Since its January 10 release, the artificial intelligence application has become increasingly recognized among US users, thanks to its DeepSeek-V3 model, which its developers say “tops the leaderboard among open-source models and competitors the most powerful closed-source models globally,” according to app data research company Sensor Tower.
The achievement indicates how Deep Seek has profoundly affected Silicon Valley, challenging conventional wisdom on US dominance in AI and the efficacy of Washington's export restrictions sought at China's innovative chip and AI talents.
China’s AI Chips Debate
Advanced chips are required to power the training of AI models, ranging from ChatGPT to Deep Seek. Since 2021, the Biden administration has raised the prohibitions designed to avoid these chips from being transferred to China and utilized to train AI models for Chinese companies.
However, in a paper published last month, DeepSeek researchers announced that the DeepSeek-V3 was trained utilizing Nvidia's H800 chips at a cost of less than $6 million.
The assertion that the chips employed were not as powerful as the most innovative Nvidia products Washington has tried to keep out of China, along with the comparatively low cost of training, has caused US tech executives to ask about the efficacy of tech export regulations, even though this detail has since been denied.
The business behind DeepSeek, a little startup based in Hangzhou that was discovered in 2023 when search engine behemoth Baidu unveiled the first Chinese AI large-language model, is not well recognized.

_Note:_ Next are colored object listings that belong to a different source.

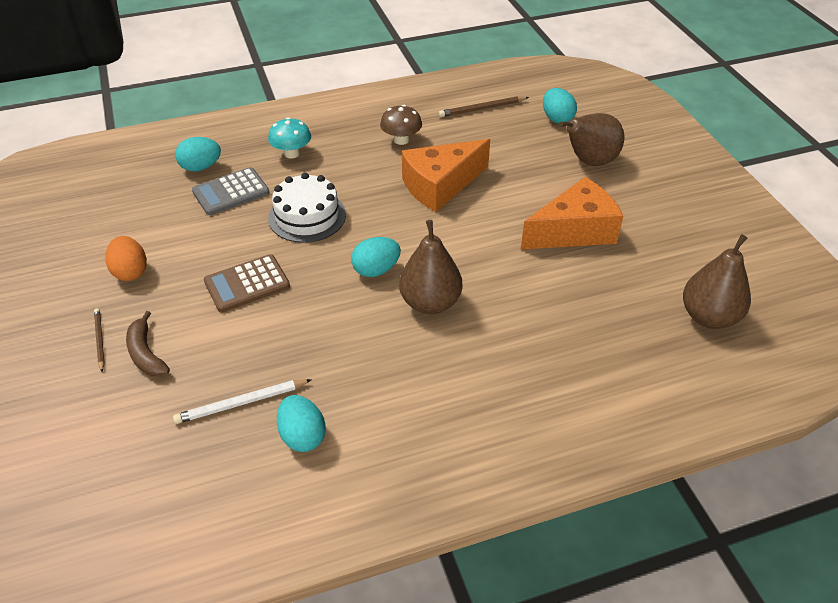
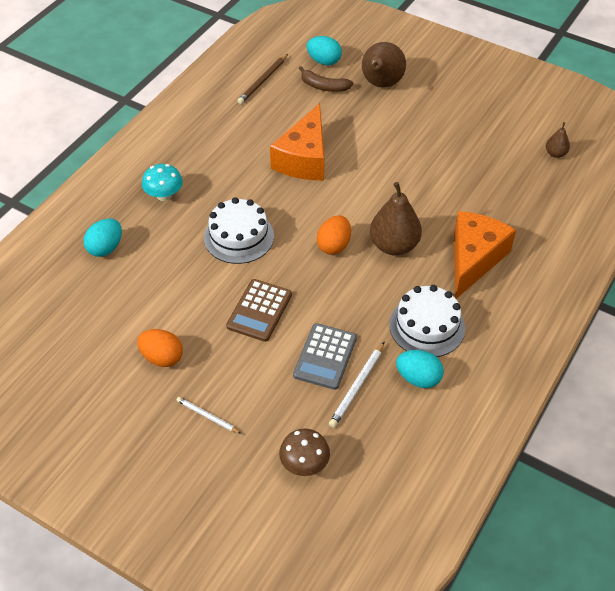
camera: 40 degrees left, 5 degrees up
(99, 340) = (207, 416): brown pencil -> white pencil
(146, 354) = (253, 402): brown banana -> brown banana (324, 86)
(231, 192) = (157, 253): grey calculator -> grey calculator (325, 357)
(370, 394) = (427, 326): none -> white cake
(376, 270) = (334, 245): turquoise egg -> orange egg
(401, 140) = (234, 138): brown mushroom -> brown mushroom (304, 464)
(574, 231) = (425, 142): orange cheese -> orange cheese (474, 259)
(709, 317) = (555, 154): brown pear -> brown pear, size x0.50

Although numerous Chinese IT companies, both big and small, have since built their own AI models, DeepSeek is the first to get praise from the US tech industry for matching or even outstanding state-of-the-art US models.
Eyes on DeepSeek
All three of Wall Street's major indexes faced loss on Friday, with the S&P 500 falling from a record high because of profit-taking and the negative impact on tech companies after the DeepSeek AI program was launched last week. According to the company, just $5.6 million was utilized to create the model.
The introduction of the program has increased concerns about competition because tech giants like Nvidia, Meta, and Alphabet have spent hundreds of billions of dollars on AI products, which has raised their valuations.
Additionally, it followed Trump's rejection of a new $500 billion project to create artificial intelligence infrastructure in the US. With Tokyo Electron down almost five percent and Advantest down over eight percent, tech and semiconductor companies were one of the major losers in Tokyo as the Nikkei ended in negative territory.
A major backer of Trump's AI initiative, SoftBank, faced a more than eight percent decline. Scale AI CEO Alexandr Wang told CNBC, "We've introduced that DeepSeek is the best performing, or about on par with the best American models."
While Hong Kong saw growth, Shanghai, Bangkok, Singapore, Wellington, Mumbai, and Manila also faced losses. After retreating from record highs on Friday, London and Frankfurt got off to a slow begin, and Paris also faced a decline.